Good morning! Hopefully y’all had the best weekend and feel refreshed for the first full week of fall. #canwegetsomefallweather
Last week I was flying solo while Big Guy traveled for work. Even when I’m eating alone during the week, I try to cook at least once or twice. I do adore my cheese and cracker plates but that can get old after awhile. (I can’t believe I just said that.) In an attempt to use a protein from the freezer, I made stacked chicken enchiladas, saving the remaining chicken thighs in the package for our dinner on Friday. Since I was cooking for one, I decided to halve the recipe and cook them in separate dishes. However, if I could do it again, I would have doubled the recipe and actually frozen one of the casseroles. You live and you learn.
The idea behind this recipe is instead of rolling your enchiladas (and making an absolute mess) you simply stack all the ingredients in layers. Chicken thighs are cooked on the stovetop (or you could save even more time and use a rotisserie chicken from the grocery store) and then shredded before mixing with 2% Greek yogurt and green onions.

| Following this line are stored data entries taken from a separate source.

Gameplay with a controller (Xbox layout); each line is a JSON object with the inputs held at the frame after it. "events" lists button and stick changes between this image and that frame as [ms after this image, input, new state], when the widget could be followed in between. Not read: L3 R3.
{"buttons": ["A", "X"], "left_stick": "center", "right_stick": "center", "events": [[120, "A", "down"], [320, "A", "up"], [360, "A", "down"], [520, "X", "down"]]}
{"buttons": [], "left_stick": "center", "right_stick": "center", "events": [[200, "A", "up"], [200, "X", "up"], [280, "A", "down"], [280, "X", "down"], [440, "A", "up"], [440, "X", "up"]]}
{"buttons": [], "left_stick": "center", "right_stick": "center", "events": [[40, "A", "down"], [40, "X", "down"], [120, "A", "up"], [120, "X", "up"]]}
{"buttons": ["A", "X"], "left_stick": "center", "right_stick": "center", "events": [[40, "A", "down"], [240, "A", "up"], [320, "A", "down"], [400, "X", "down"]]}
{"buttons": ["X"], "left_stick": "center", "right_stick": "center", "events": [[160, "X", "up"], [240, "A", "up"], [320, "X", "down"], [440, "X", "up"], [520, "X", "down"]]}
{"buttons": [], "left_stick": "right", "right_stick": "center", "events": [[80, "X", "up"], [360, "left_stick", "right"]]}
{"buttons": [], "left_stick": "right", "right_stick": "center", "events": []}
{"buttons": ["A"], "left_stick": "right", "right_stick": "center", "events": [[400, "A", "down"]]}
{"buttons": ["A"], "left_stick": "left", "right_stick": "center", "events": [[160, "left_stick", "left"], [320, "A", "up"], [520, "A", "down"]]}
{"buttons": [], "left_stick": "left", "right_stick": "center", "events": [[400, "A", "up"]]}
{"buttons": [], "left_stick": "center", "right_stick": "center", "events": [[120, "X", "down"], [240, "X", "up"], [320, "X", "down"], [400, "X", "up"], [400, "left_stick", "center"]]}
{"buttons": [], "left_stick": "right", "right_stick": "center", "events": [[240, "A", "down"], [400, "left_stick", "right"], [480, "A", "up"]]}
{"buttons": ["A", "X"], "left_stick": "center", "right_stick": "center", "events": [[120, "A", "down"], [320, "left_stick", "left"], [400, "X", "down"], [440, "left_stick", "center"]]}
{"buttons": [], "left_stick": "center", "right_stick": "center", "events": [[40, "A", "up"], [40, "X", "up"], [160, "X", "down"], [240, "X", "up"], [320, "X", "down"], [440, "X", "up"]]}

The enchilada sauce is made by blending together charred red onions, jalapeño, garlic, fire roasted diced tomatoes, chicken stock, cumin and a little salt. Grate your cheese and you’re ready to start stacking.
Corn tortillas, the enchilada sauce, chicken and cheese are layered (ending with cheese) and then baked.
Making your enchilada sauce is a game changer, in my opinion – there is SO much more flavor. The heat was minimal but you could totally leave out the jalapeño if you’re feeding little mouths. Leftovers are perfect for freezing (or for eating the next night, like I did).
I hope you’re having a great start to your week and I’ll see you tomorrow for more tasty eats.